# APPLY WHAT YOU READ
#1 In the text on time and physics, what year is given for Pierre-Simon Laplace's publication of what is said to be the first scientific articulation of determinism?
#2 Copy the passage of the text on time and physics from "4. Time travel" to "such a paradox?" without changes.

# TEXT SEGMENT
#####
Thermodynamics makes sense of time. It connects microscopic phenomena, such as air molecules knocking together, and macroscopic phenomena, such as air temperature or atmospheric pressure. The second law of thermodynamics states that the entropy – the state of disorder – of an isolated system can only increase. A glass can fall and break, but the shards will never spontaneously reassemble and reform the glass.

This law no longer applies when a system has energy available to organise things, such as gravitation creating stars from hydrogen. By taking energy from the sun or from sugars, living matter organises itself into complex beings capable of manufacturing drinking glasses, keeping their homes tidy and writing articles on disorder.


Delving into the mysteries of spacetime

4. Time travel
NOW BOARDING FOR THE PAST

It is possible to travel into the future, indirectly at any rate. We can be cryogenised and wake up in a thousand years, or hang out next to a supermassive planet (the plot of Interstellar) so that our personal time passes more slowly than time on Earth. In both cases, however, we are extending our life into a distant future rather than actually travelling through time to the future.

The possibility of travelling into the past would inevitability create insoluble paradoxes. Someone who goes back in time to kill their parents before they meet prevents their own existence and therefore also their journey through time and the murder they committed. By altering the present, would a journey into the past create a parallel universe? Or would a law of “cosmic censorship” prevent any event likely to create such a paradox?

Theoretical physicists such as Kip Thorne have posited time travel through wormholes: a hypothetical structure in spacetime that connects a black hole to a white hole (the opposite of a black hole). Just like a folded sheet of paper lets us jump from one side to the other without going the entire length of the sheet, a wormhole would enable us to jump to a distant point in spacetime, including in the past. While physics currently doesn’t rule out the creation and stabilisation of such an exotic spacetime structure, it remains purely hypothetical, nonetheless.


Delving into the mysteries of spacetime

5. Determinism
I WANT TO BREAK FREE

Time is a vital part of causality: a cause must always precede its effect. Scientists use it to predict how a system will evolve, for example the position and speed of the planet Mars on February 7, 2074. In 1825 the mathematician and astronomer Pierre-Simon Laplace published what is said to be the first scientific articulation of determinism: because Nature is governed by physical laws, if we know the exact state of our Universe today we can, in theory, calculate and therefore predict its future state.

This is impossible in practice, primarily because of the highly complex nature of our reality: what’s known as chaotic evolution, exemplified by where the ball lands in a roulette wheel. If we accept that our thoughts are no more than a manifestation of biochemical processes taking place in our brain, then the future is preordained, albeit unpredictable. Each of our reactions, decisions and actions would be an inevitable consequence of the past and we would be like a player piano, capable only of producing the melodies contained in its perforated rolls of paper.

Quantum mechanics, a theory developed in the early twentieth century, disproves this absolute determinism by revealing an intrinsic element of chance in microscopic phenomena. That an electron does or doesn’t trigger a chemical reaction is partly a probabilistic process. While this chips away at the overwhelming fatality of Laplace’s determinism, it leaves little room for free will, namely the capacity to decide for ourselves and to modulate, through our choices, the determined or random result of the biochemical processes happening in our brain. Seen from this reductionist viewpoint, our free will is merely illusion – the equivalent of the hallucinations produced by artificial intelligences such as ChatGPT.
#####
Saved entries:
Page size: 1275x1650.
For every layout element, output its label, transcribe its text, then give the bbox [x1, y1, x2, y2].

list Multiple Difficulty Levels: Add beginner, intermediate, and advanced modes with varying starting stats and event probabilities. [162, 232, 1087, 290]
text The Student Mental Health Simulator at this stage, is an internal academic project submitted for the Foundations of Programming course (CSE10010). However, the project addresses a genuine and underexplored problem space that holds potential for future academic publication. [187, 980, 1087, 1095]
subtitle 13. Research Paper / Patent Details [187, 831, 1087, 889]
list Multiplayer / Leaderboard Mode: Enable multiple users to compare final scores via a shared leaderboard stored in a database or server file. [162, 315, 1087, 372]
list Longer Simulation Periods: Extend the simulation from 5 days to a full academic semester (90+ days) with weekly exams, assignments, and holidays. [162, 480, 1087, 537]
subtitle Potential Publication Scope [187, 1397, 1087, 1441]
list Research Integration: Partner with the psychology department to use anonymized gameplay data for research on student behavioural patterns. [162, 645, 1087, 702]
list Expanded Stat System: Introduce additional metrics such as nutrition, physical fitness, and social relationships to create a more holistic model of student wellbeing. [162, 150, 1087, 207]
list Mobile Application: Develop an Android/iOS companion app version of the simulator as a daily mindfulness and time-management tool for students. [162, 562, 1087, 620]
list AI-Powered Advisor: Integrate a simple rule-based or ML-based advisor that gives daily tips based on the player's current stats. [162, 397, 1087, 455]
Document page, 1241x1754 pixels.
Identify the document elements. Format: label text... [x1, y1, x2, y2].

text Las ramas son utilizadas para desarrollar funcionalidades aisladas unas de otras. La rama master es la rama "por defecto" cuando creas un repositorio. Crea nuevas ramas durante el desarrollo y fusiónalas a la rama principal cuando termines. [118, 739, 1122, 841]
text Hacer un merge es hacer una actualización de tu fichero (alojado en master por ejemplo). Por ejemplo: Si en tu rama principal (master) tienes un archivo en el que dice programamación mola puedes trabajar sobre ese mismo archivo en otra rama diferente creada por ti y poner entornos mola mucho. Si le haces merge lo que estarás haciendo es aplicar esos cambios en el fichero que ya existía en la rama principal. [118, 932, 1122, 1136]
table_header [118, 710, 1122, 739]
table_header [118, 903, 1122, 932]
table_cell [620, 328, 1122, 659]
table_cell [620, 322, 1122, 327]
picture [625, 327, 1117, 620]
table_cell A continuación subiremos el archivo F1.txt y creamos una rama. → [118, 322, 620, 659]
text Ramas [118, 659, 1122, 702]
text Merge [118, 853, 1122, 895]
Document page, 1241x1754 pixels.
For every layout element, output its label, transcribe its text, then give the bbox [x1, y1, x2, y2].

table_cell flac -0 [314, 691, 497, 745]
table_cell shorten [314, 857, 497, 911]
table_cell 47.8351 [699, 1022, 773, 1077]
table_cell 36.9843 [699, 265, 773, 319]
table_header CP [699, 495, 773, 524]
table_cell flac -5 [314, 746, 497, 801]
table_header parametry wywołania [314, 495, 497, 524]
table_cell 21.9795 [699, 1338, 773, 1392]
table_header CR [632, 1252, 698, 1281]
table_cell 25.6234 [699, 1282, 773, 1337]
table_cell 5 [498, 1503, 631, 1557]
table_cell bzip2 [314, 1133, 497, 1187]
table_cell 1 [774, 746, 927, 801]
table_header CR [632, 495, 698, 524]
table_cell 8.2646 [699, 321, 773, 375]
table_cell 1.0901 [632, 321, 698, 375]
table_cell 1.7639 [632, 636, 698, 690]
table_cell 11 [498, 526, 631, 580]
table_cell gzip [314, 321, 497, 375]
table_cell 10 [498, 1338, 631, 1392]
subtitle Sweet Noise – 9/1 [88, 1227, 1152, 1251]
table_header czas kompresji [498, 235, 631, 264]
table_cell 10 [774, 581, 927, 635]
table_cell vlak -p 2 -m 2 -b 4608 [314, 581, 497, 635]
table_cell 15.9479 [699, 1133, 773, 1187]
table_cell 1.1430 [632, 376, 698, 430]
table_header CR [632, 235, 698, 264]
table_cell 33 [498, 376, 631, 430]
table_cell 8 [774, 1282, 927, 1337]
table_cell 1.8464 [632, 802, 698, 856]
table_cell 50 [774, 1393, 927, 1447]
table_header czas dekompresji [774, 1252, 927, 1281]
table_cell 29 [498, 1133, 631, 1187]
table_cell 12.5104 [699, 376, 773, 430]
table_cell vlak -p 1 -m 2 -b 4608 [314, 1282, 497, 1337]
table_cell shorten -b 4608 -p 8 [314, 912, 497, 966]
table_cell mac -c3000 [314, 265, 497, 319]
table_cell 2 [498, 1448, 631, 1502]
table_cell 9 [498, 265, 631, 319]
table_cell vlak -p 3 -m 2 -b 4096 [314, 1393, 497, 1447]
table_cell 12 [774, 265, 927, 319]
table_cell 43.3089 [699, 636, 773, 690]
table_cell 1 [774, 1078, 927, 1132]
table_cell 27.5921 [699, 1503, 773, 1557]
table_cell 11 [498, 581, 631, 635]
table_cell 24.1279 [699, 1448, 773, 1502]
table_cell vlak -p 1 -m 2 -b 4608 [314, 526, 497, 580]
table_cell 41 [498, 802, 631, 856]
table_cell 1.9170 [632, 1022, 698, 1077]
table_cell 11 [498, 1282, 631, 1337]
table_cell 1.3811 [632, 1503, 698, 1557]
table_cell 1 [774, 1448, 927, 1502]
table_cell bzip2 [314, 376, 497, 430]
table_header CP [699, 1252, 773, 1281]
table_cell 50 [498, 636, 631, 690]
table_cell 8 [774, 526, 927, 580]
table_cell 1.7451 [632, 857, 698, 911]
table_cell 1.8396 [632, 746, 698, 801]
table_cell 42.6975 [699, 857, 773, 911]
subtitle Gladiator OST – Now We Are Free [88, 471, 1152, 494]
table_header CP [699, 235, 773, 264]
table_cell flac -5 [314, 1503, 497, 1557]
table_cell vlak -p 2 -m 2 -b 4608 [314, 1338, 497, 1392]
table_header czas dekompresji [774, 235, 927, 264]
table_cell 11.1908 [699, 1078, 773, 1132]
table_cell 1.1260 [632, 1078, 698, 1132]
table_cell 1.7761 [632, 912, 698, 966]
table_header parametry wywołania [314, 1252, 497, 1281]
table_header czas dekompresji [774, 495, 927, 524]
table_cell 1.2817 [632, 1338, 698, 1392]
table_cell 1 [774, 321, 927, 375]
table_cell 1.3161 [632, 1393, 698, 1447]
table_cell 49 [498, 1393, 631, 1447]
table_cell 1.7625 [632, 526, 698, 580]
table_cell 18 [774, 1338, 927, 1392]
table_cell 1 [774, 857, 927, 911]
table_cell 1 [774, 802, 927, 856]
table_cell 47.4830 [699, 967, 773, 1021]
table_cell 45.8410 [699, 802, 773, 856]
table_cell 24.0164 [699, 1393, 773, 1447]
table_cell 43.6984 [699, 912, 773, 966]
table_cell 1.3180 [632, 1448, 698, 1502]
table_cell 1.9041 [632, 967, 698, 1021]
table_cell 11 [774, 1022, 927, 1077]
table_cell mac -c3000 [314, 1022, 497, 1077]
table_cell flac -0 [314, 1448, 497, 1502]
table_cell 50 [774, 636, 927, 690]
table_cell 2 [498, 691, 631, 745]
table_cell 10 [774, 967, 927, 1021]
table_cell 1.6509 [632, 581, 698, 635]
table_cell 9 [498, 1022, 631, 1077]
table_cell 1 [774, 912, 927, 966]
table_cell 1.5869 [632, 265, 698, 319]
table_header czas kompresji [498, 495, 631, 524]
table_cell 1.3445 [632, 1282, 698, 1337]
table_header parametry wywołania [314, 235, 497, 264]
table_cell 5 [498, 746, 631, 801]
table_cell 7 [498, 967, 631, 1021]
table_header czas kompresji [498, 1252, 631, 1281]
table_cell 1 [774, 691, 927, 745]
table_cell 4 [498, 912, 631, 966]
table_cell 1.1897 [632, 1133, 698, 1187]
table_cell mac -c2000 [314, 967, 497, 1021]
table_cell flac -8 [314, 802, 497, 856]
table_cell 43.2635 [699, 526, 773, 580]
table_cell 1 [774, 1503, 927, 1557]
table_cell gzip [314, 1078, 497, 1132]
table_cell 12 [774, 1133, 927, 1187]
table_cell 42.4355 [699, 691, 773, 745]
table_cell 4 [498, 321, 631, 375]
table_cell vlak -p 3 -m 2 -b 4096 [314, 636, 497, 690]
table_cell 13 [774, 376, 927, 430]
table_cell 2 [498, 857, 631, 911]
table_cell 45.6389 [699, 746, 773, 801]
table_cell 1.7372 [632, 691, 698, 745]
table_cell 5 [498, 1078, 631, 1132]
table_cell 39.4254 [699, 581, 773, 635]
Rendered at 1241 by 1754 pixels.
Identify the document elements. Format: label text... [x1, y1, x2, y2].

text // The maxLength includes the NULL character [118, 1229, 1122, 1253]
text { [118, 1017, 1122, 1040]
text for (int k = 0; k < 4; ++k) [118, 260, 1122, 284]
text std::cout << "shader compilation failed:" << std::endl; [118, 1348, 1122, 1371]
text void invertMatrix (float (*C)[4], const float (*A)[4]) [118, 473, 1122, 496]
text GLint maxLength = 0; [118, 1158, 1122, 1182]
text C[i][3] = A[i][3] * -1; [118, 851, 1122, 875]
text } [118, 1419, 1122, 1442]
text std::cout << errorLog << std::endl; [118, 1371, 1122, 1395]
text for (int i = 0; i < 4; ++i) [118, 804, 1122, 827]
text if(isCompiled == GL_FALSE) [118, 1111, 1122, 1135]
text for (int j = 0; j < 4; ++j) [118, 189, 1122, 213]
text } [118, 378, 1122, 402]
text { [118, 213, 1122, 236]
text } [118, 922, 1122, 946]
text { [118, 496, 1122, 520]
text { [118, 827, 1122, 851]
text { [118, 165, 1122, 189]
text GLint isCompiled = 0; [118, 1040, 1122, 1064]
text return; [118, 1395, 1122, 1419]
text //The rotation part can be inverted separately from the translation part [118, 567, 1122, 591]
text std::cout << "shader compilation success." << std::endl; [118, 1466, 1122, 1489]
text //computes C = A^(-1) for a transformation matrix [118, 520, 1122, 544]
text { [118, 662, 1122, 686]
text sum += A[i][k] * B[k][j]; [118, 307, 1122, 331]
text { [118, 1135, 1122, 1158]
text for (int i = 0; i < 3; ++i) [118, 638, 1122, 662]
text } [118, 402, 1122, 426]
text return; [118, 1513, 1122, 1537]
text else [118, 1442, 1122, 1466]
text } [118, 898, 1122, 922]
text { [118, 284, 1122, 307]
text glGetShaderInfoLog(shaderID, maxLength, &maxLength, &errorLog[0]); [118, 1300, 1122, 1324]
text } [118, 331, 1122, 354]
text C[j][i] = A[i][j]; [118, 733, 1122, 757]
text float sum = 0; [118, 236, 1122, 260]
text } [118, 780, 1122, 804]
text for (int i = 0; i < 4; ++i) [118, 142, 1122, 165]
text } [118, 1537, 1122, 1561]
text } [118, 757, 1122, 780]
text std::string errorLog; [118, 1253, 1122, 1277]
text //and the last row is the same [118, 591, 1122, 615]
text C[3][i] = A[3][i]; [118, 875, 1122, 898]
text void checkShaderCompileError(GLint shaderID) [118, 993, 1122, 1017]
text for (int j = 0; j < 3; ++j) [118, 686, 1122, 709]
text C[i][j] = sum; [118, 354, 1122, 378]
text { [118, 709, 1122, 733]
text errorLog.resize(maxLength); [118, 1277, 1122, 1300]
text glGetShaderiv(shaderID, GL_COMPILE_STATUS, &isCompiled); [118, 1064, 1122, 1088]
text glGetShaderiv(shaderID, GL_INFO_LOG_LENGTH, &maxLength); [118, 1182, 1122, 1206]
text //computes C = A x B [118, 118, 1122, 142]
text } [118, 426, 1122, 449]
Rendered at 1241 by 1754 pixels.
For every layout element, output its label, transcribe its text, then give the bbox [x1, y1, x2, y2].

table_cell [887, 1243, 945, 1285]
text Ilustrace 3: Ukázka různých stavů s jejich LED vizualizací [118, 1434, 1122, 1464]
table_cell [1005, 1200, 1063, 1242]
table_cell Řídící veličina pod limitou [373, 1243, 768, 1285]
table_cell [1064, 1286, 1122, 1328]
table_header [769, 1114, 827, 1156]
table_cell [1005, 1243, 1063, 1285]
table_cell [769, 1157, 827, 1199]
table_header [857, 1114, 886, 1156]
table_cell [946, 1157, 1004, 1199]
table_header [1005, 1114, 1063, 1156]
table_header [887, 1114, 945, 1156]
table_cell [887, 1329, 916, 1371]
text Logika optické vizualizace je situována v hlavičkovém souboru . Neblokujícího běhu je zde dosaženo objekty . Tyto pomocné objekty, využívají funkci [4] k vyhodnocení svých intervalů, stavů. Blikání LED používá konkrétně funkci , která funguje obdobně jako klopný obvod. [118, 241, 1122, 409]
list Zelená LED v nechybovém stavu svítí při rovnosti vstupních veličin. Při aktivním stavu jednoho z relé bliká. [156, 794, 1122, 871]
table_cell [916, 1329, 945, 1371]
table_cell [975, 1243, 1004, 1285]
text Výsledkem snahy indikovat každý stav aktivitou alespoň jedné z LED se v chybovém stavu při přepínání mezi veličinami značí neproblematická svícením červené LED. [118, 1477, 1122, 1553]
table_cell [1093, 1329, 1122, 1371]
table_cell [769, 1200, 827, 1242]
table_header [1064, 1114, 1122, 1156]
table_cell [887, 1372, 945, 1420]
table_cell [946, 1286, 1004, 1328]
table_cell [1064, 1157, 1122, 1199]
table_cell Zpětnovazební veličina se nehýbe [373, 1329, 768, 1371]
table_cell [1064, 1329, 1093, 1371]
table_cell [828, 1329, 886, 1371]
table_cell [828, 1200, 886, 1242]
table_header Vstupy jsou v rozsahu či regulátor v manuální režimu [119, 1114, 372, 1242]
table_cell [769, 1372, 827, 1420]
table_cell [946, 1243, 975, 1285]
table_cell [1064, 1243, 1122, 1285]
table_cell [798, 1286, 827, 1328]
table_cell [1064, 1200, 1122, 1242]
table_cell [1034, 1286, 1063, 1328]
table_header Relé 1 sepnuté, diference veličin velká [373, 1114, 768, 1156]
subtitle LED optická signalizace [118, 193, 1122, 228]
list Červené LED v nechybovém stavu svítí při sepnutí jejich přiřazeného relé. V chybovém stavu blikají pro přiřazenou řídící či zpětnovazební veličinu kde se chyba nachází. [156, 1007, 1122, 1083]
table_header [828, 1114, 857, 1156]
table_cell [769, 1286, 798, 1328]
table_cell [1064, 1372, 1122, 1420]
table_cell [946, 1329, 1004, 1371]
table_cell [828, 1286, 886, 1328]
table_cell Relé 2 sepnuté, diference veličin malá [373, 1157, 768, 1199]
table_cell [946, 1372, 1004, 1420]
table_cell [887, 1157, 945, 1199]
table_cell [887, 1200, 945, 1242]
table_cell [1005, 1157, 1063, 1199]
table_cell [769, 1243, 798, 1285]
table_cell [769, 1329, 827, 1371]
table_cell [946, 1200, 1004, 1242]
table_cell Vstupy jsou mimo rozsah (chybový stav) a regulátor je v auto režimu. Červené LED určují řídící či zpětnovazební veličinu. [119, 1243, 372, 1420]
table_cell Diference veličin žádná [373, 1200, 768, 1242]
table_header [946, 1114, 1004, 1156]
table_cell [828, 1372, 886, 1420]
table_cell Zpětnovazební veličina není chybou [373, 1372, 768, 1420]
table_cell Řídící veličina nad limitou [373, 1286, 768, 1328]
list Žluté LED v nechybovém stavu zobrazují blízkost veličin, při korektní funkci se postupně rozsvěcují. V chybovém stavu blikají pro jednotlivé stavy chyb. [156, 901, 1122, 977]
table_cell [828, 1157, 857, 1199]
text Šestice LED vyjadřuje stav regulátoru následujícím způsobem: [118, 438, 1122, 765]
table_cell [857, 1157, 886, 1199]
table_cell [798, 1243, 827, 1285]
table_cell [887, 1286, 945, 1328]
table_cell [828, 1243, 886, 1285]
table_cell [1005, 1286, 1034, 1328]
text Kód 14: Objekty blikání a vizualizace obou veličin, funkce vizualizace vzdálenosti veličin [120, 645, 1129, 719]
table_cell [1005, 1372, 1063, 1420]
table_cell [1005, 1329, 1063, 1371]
#####
# ANSWERS PROVIDED
#1 1825

#2
4. Time travel
NOW BOARDING FOR THE PAST

It is possible to travel into the future, indirectly at any rate. We can be cryogenised and wake up in a thousand years, or hang out next to a supermassive planet (the plot of Interstellar) so that our personal time passes more slowly than time on Earth. In both cases, however, we are extending our life into a distant future rather than actually travelling through time to the future.

The possibility of travelling into the past would inevitability create insoluble paradoxes. Someone who goes back in time to kill their parents before they meet prevents their own existence and therefore also their journey through time and the murder they committed. By altering the present, would a journey into the past create a parallel universe? Or would a law of “cosmic censorship” prevent any event likely to create such a paradox?